LL: In expressive therapy graduate school, my professor spoke about the intermodal shift: changing materials, media, or modalities of creativity to explore concepts more deeply. I have found in my own work that when I am stuck, if I create a haiku poem, or start with a list of words, try a differing artist medium, dance what I am trying to create, or even just hop on my banjolele, things will often get flowing again. In the creative process, there are also just times of ebb and flow. In those times, if I can travel, play in the woods or the sea, read poetry, go to art exhibitions, explore a new art supply shop, watch a film, or attend a creative event, these experiences can bring inspiration when my work is in ebbing phases.
C+B: What’s your creative legacy?
LL: As a childless woman, a woman who wanted children but was unable to have them, legacy is a tender topic. I have thought of this a lot in recent years, and I realize what a profound legacy I have, even without children.
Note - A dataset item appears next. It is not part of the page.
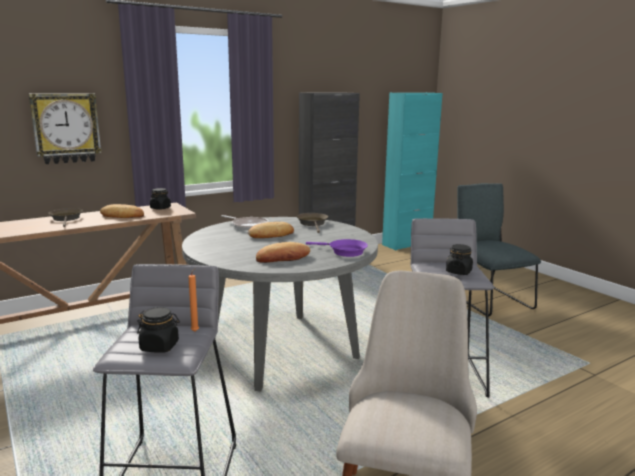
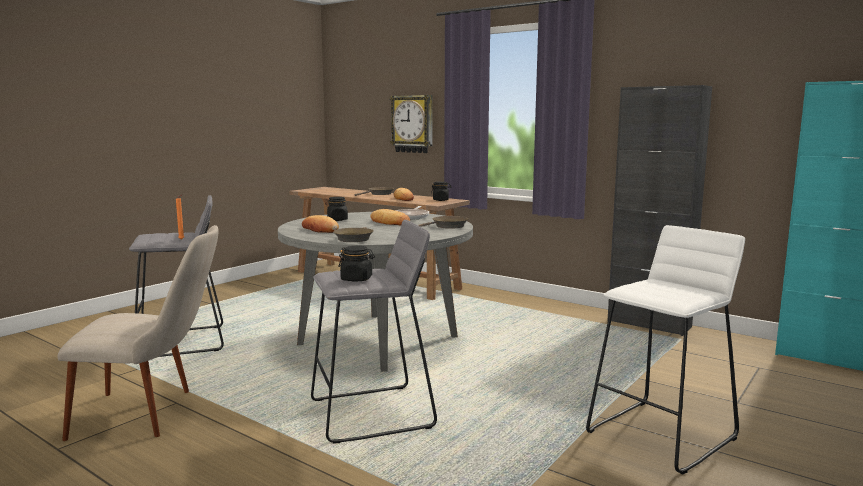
camera: 70 degrees right, 5 degrees down
(160, 346) = (158, 237): black jar -> black jar (337, 220)
(344, 252) = (354, 238): purple frying pan -> brown frying pan
(488, 299) = (662, 435): grey chair -> white stool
As an art therapist, I have supported children and families of many races, cultures, gender and sexual identities, socioeconomic classes, physical and mental abilities over the years. I have worked with hundreds of those in recovery from mental health and substance abuse issues helping them find joy and healing in the art process. I have taught art skills to children, teens, adults, since I was a teenager. I taught college students about arts and healing, expanding ideas beyond cultural beliefs. I continue to supervise upcoming art therapists, supporting them in their practices of holding compassionate and creative spaces with those who are suffering. I have completed many murals, paintings, exhibitions, writings, and have a book in progress.
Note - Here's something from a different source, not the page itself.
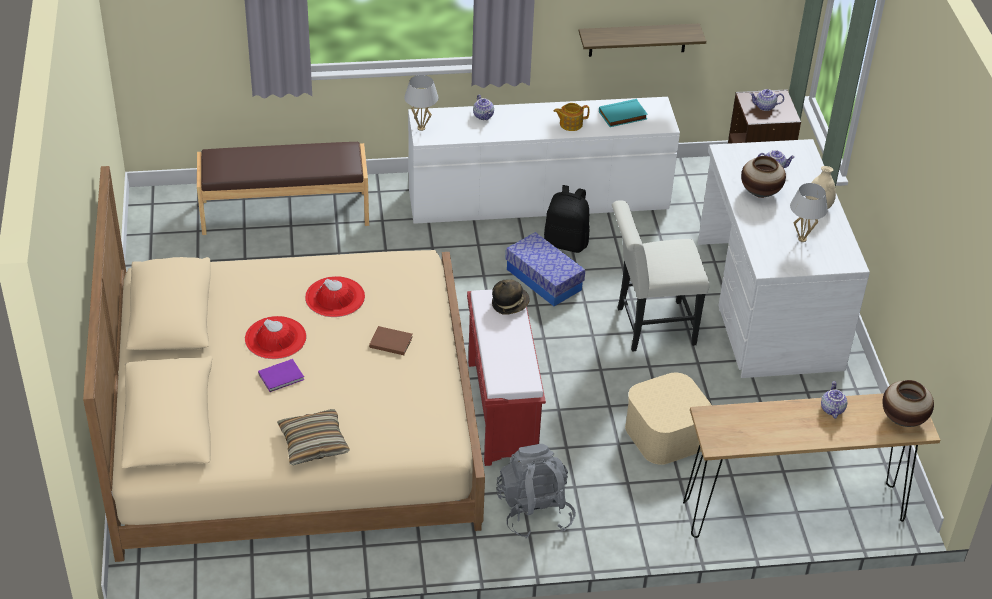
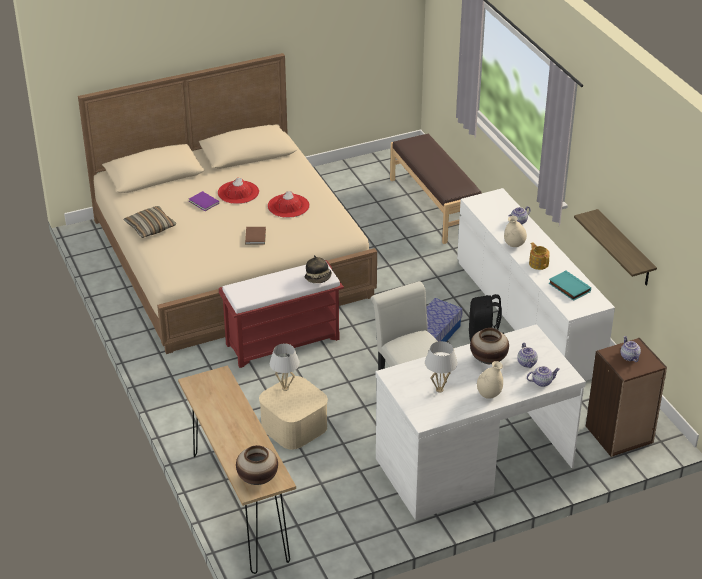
camera: 75 degrees right, 5 degrees down
(421, 128) = (483, 197): white table lamp -> white table lamp (285, 388)
(527, 131) = (514, 245): none -> beige vase
(534, 511) = (192, 374): grey backpack -> none
(831, 409) = (253, 437): teapot -> teapot (542, 382)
And even with all the people I have impacted and accomplishments I have met, I am most proud of my legacy that is seen in my beloved nieces and nephews. While they are all are dearly loved, currently, a few of them embody part of my creative legacy. I had never really considered how much my creativity had impacted my nieces and nephews, until after the passing of my nephew, Adam. His friends told me that he believed he "got his artsy side from me." My niece, Lauren, is a force of nature as an artist, moving and shaking the intersection of social action with Presbyterian theology. She inspires and humbles me daily. My other niece, Lindsay, who mistakenly calls herself the "noncreative one" is providing all kinds of creative opportunities for her son Pax, who is a natural artist and singer. She is truly passing on my families' creativity and my creative legacy to the next generation.
LeeAnn Love
My ideal creative workspace: I love to write in a fully sunlit room, with floor to ceiling windows. With colorful pens, journals of recent years, and a keyboard, as I am in the generation which bridged analog and digital writing. I enjoy lots of cozy pillows, blankets, a sturdy table and desk, and a cuppa hot herbal tea.
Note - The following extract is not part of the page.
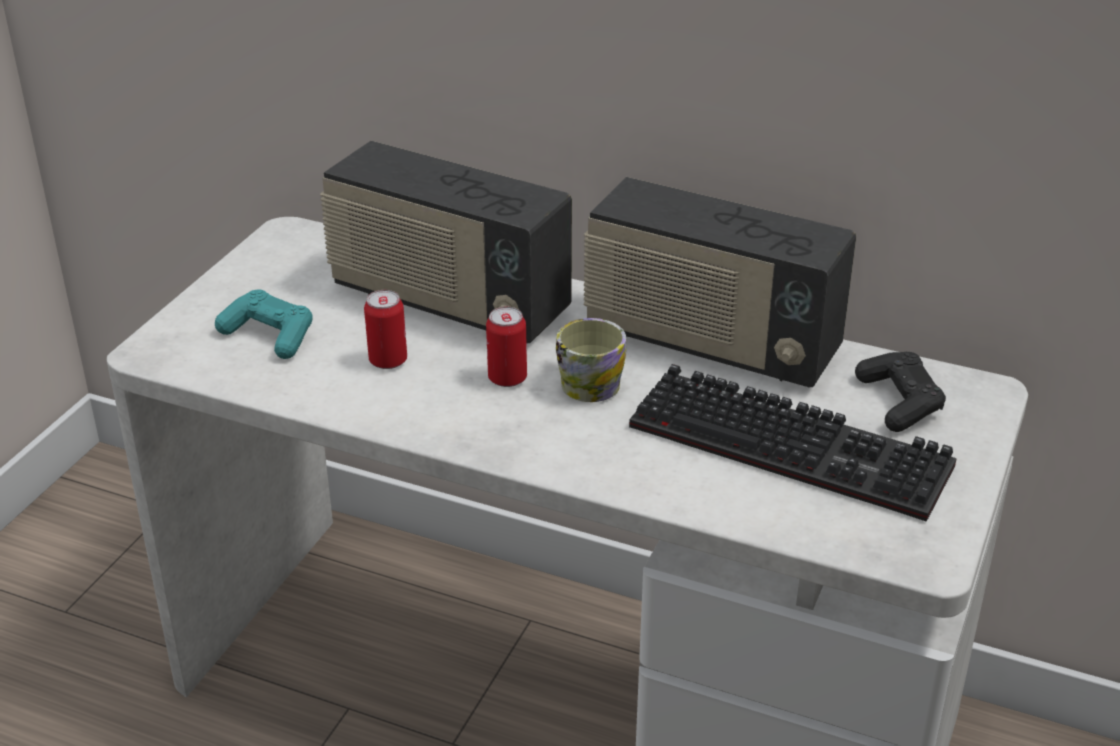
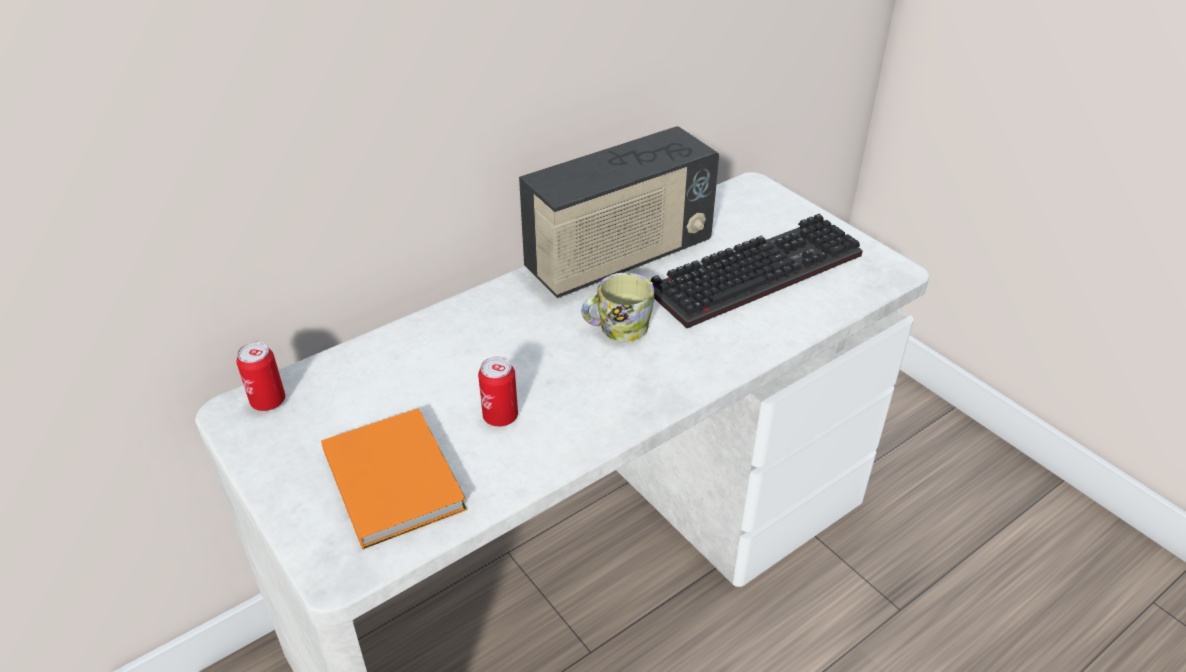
camera: 60 degrees left, 5 degrees up
(269, 336) = (394, 476): turquoise game controller -> orange book
(448, 302) = (448, 355): radio -> none
(507, 378) = (580, 362): can -> can (268, 401)
(899, 402) = (741, 217): black game controller -> none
Something I’ve learned as a creator that I would want to pass on to younger creators: Trust your creativity. The Western world will continue to tell you not to create. It isn't wise. You can't survive financially. You aren't talented enough. It is frivolous. The more I fought my own creativity (e.g. started out as a college math major), the more creativity sought me and will seek you. It is in your bones and in all of our ancestral stories. Creativity is the epitome of the human experience. It is your medicine and healing for you and for the world. Once you no longer resist yourself, embracing the creative path is the most terrifying, exhilarating, life giving way to live.
If I could have coffee with any creator (past or present) it would be: Mary Oliver, Beth Kempton, Glennon Doyle. Each of these women embody some part of the writing process that I greatly admire and inspires me. Mary Oliver has such a rich way of bringing nature and simplicity to the greatest depths, down to the bones. Beth Kempton is so authentic, honest, inspiring, and truly present in her human experience. Glennon Doyle is a firecracker of a soul, moving and shaking in her work, in advocacy, and in truth telling.